Вот что пишет Утесов.
“В искусстве Бабеля мы многим обязаны этому любопытству (к насилию – см. выше предыдущий утесовский пассаж: про то, как дразнили волка.- А.Н.). И любопытство стало дорогой в литературу. Бабель пошел по этой дороге и не сходил с нее до конца. Дорога шла через годы гражданской войны, когда величие событий рождало мужественные, суровые характеры. Они нравились Бабелю, и он не только "скандалил" за письменным столом, изображая их, но, чтобы быть достойным своих героев, начал "скандалить на людях". Вот откуда взялся "Мой первый гусь". Вот где я верю ему.

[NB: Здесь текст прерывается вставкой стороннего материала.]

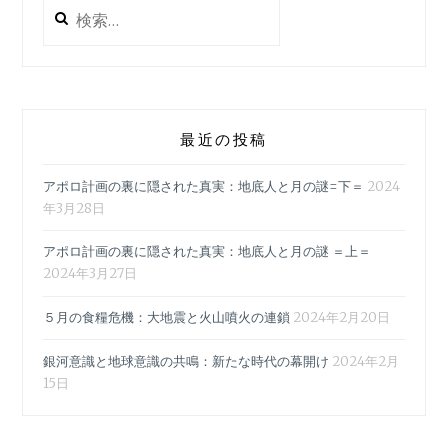
検
境
索:
感
染
症
学
会
最近の投稿
で
の
アポロ計画の裏に隠された真実：地底人と月の謎=下＝
2024
WHO
年3月28日
進
藤
アポロ計画の裏に隠された真実：地底人と月の謎 ＝上＝
氏
2024年3月27日
講
演
５月の食糧危機：大地震と火山噴火の連鎖
2024年2月20日
要
約
銀河意識と地球意識の共鳴：新たな時代の幕開け
2024年2月
15日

Тяжело, но любопытно. Любопытство его, подчас жестокое, всегда было оправданно. Помните, что происходило в душе Никиты Балмашева перед тем, как товарищи сказали ему: "Ударь ее из винта"? "И, увидев эту невредимую женщину, и несказанную Расею вокруг нее, и крестьянские поля без колоса, и поруганных девиц, и товарищей, которые много ездют на фронт, но мало возвращаются, я хотел спрыгнуть с вагона и себя кончить или ее кончить. Но казаки имели ко мне сожаление и сказали: -- Ударь ее из винта".
Вот оно, оправдание жестокого поступка Балмашева. "Казаки имели к нему сожаление"! И я им сочувствую, и всякий, кто жил в то романтическое, жестокое время, поступил бы так же”.
“И я им сочувствую, и всякий, кто жил в то романтическое время, поступил бы так же”. Тут, товарищи, мы и видим то самое добро, которому, как справедливо отметил товарищ Нюренберг, всю жизнь научал читателей товарищ Бабель.